CHECK YOUR UNDERSTANDING ->
- a) In the StarCluster launch page, the sample output has several status lines that begin with ">>>". List the message that follows ">>>" on each of them.
- b) From the StarCluster launch page, return the passage word for word, starting with "Launching a StarCluster" and going on through "cluster identification.".

QUOTED PASSAGE ->
-- -- --
Launching a StarCluster on Amazon EC2
=====================================
Use the **start** command in StarCluster to launch a new cluster on Amazon EC2.
The start command takes two arguments: the cluster template and a tagname for
cluster identification.

Below is an example of starting a StarCluster from the *default* cluster
template defined in the config and tagged as *physicscluster*. This example
will be used throughout this section.

.. code-block:: none

    $ starcluster start physicscluster # this line starts the cluster
    StarCluster - (http://web.mit.edu/starcluster)
    Software Tools for Academics and Researchers (STAR)
    Please submit bug reports to starcluster@mit.edu

    >>> Validating cluster template settings...
    >>> Cluster template settings are valid
    >>> Starting cluster...
-- -- --
RECORDED DATA ->
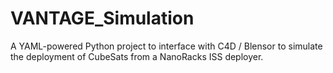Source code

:# VANTAGE_Simulation

A YAML-powered Python project to interface with C4D / Blensor to simulate the deployment of CubeSats from a NanoRacks ISS deployer.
-- -- --
ANSWERS TO THE PROBLEMS ->
- a)
- Validating cluster template settings...
- Cluster template settings are valid
- Starting cluster...

- b)
Launching a StarCluster on Amazon EC2
=====================================
Use the **start** command in StarCluster to launch a new cluster on Amazon EC2.
The start command takes two arguments: the cluster template and a tagname for
cluster identification.